──────── SUPPLIED DATA
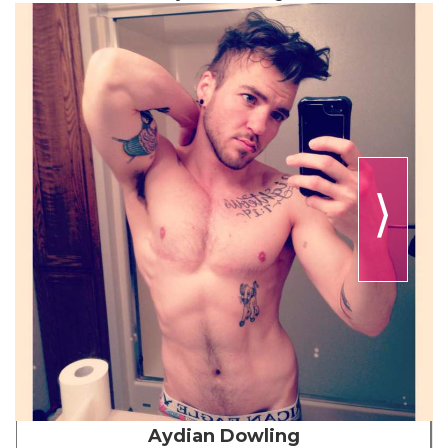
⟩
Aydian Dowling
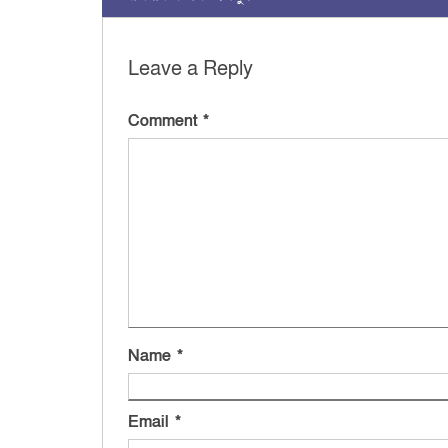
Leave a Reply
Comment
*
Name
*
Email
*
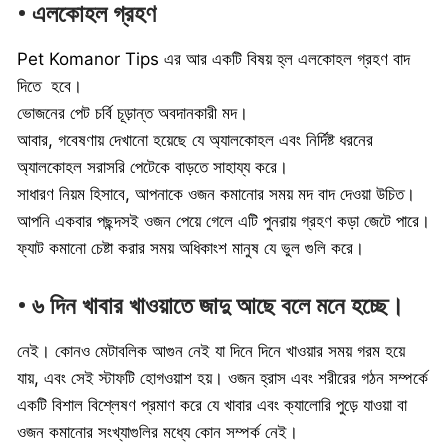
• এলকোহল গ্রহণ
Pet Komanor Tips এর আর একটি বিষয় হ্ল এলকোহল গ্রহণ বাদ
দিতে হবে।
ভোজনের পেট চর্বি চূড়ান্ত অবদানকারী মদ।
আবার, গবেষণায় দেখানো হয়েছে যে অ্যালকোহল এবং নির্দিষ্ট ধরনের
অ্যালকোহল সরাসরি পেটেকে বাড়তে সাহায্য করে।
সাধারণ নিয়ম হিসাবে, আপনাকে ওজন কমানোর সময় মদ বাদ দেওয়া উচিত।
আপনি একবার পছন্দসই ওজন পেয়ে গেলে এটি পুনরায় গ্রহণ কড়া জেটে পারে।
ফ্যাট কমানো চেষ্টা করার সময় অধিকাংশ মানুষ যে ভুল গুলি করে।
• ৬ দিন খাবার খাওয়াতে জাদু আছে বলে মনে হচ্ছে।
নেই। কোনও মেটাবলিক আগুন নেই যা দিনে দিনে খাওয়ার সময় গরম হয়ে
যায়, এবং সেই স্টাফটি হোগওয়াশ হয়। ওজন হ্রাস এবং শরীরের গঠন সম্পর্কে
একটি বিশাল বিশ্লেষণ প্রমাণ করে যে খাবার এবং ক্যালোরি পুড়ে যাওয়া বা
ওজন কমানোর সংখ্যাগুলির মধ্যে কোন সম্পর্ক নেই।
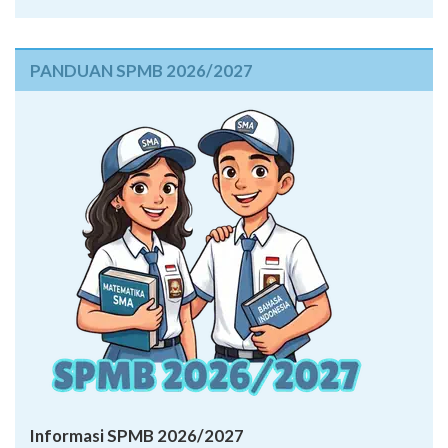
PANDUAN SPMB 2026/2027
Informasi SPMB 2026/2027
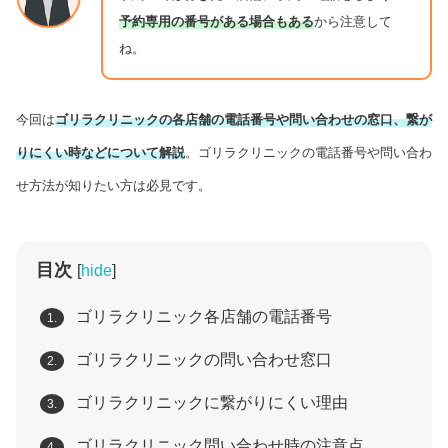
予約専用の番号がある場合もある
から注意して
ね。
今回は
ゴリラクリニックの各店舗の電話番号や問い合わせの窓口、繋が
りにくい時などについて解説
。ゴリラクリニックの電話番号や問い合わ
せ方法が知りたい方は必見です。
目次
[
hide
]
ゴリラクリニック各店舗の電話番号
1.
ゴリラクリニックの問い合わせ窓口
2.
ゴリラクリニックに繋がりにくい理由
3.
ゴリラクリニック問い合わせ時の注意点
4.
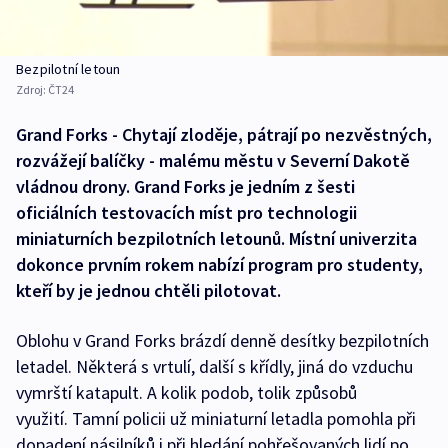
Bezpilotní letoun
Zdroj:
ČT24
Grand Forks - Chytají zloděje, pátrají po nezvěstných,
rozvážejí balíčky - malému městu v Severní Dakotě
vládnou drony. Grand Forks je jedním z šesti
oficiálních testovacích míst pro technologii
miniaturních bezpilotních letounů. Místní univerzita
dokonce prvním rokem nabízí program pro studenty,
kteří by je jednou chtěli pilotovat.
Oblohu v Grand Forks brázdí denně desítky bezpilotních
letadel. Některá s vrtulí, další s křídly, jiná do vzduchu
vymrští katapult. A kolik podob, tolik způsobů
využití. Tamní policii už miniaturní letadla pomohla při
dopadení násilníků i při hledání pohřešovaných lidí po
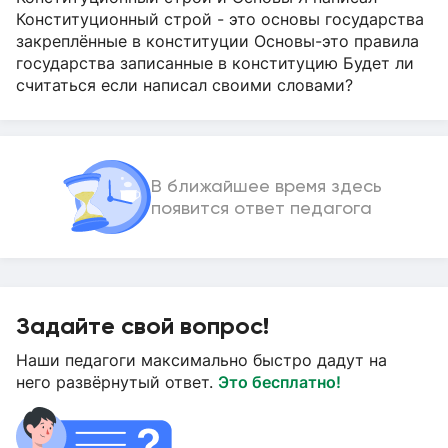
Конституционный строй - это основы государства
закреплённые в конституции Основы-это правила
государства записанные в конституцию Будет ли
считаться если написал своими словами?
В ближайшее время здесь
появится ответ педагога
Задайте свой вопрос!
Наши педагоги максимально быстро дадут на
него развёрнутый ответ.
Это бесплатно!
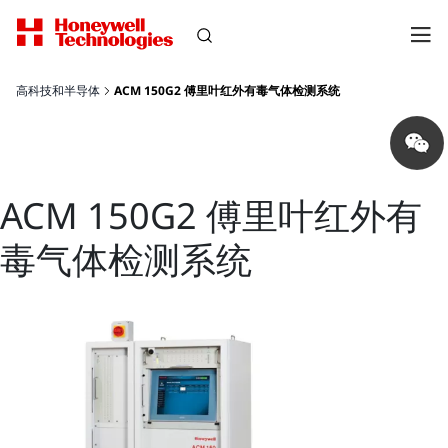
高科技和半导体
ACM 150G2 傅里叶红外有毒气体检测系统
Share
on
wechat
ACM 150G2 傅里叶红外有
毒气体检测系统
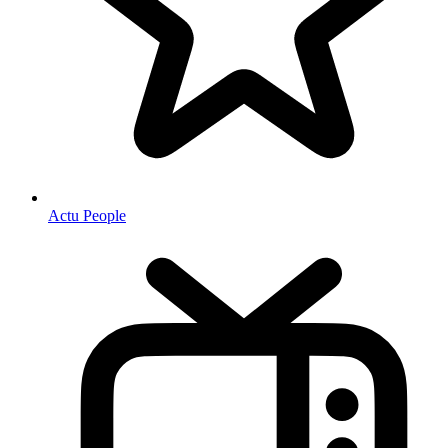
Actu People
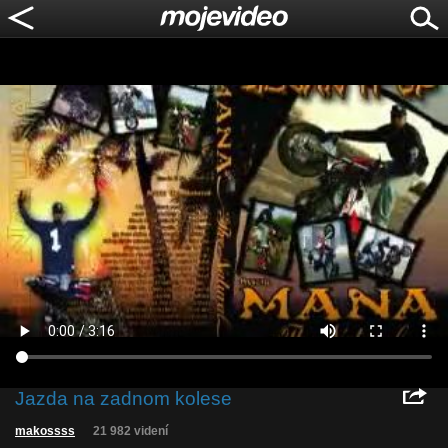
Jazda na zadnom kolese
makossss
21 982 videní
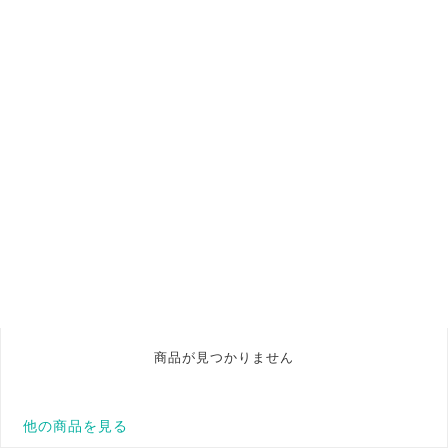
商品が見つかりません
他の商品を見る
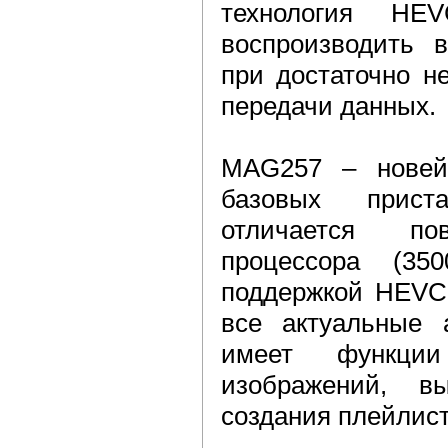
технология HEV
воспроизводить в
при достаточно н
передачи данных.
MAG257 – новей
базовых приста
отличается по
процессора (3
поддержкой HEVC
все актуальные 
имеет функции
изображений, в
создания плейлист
────────────────
──────── SUPPLIED DATA
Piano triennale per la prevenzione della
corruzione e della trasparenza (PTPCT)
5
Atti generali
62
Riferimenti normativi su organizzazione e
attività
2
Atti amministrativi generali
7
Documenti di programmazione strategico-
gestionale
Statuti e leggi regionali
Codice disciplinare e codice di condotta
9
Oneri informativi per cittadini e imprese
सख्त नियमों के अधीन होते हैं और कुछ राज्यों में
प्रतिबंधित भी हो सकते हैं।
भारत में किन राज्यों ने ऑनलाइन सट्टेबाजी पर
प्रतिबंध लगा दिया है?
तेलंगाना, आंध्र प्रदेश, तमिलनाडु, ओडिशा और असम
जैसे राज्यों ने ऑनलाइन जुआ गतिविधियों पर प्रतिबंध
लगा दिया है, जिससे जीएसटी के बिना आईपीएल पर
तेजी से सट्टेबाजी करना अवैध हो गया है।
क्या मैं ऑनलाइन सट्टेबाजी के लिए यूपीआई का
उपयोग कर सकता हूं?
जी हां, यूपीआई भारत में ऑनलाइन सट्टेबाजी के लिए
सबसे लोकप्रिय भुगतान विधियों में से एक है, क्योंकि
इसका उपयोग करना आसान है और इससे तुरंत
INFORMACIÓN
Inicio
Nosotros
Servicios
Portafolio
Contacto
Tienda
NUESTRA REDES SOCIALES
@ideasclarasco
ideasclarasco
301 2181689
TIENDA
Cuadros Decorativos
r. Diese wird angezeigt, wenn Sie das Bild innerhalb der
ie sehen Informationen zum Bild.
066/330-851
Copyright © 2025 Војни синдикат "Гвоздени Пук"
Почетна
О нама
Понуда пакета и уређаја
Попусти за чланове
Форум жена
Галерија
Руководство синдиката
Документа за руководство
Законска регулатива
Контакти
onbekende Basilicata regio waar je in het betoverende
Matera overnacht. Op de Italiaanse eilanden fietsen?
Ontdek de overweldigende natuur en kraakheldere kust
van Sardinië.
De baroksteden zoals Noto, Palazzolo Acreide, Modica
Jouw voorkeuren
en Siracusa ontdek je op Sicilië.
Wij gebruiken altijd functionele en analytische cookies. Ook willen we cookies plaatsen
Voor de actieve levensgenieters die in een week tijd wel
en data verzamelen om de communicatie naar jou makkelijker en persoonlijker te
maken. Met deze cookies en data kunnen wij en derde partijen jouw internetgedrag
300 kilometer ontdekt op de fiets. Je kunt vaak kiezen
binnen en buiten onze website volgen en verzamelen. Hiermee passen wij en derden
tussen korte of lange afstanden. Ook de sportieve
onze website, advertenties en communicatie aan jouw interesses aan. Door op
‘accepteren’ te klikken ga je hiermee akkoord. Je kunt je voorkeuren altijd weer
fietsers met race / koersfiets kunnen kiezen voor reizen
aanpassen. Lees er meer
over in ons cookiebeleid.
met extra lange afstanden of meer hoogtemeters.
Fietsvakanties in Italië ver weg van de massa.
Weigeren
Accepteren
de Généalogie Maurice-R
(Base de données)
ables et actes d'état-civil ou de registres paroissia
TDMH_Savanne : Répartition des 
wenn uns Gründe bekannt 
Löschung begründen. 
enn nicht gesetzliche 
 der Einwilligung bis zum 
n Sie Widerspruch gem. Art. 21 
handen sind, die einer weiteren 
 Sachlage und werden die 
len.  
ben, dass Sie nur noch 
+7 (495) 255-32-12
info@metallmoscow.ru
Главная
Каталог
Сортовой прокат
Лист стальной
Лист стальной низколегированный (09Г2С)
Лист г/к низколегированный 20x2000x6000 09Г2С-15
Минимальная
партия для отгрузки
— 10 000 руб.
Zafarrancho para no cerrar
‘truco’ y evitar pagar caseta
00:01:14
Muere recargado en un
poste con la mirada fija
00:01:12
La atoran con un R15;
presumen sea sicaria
────────────────
--- WORK INSTRUCTIONS ---
Render the lines from the one containing "Bezpilotní letoun" through the one containing "vymrští katapult. A" as a Markdown table with the columns Row and Line. Give each line a row number and leave out any blank lines.

--- THE ANSWER ---
| Row | Line |
|---|---|
| 1 | Bezpilotní letoun |
| 2 | Zdroj: |
| 3 | ČT24 |
| 4 | Grand Forks - Chytají zloděje, pátrají po nezvěstných, |
| 5 | rozvážejí balíčky - malému městu v Severní Dakotě |
| 6 | vládnou drony. Grand Forks je jedním z šesti |
| 7 | oficiálních testovacích míst pro technologii |
| 8 | miniaturních bezpilotních letounů. Místní univerzita |
| 9 | dokonce prvním rokem nabízí program pro studenty, |
| 10 | kteří by je jednou chtěli pilotovat. |
| 11 | Oblohu v Grand Forks brázdí denně desítky bezpilotních |
| 12 | letadel. Některá s vrtulí, další s křídly, jiná do vzduchu |
| 13 | vymrští katapult. A kolik podob, tolik způsobů |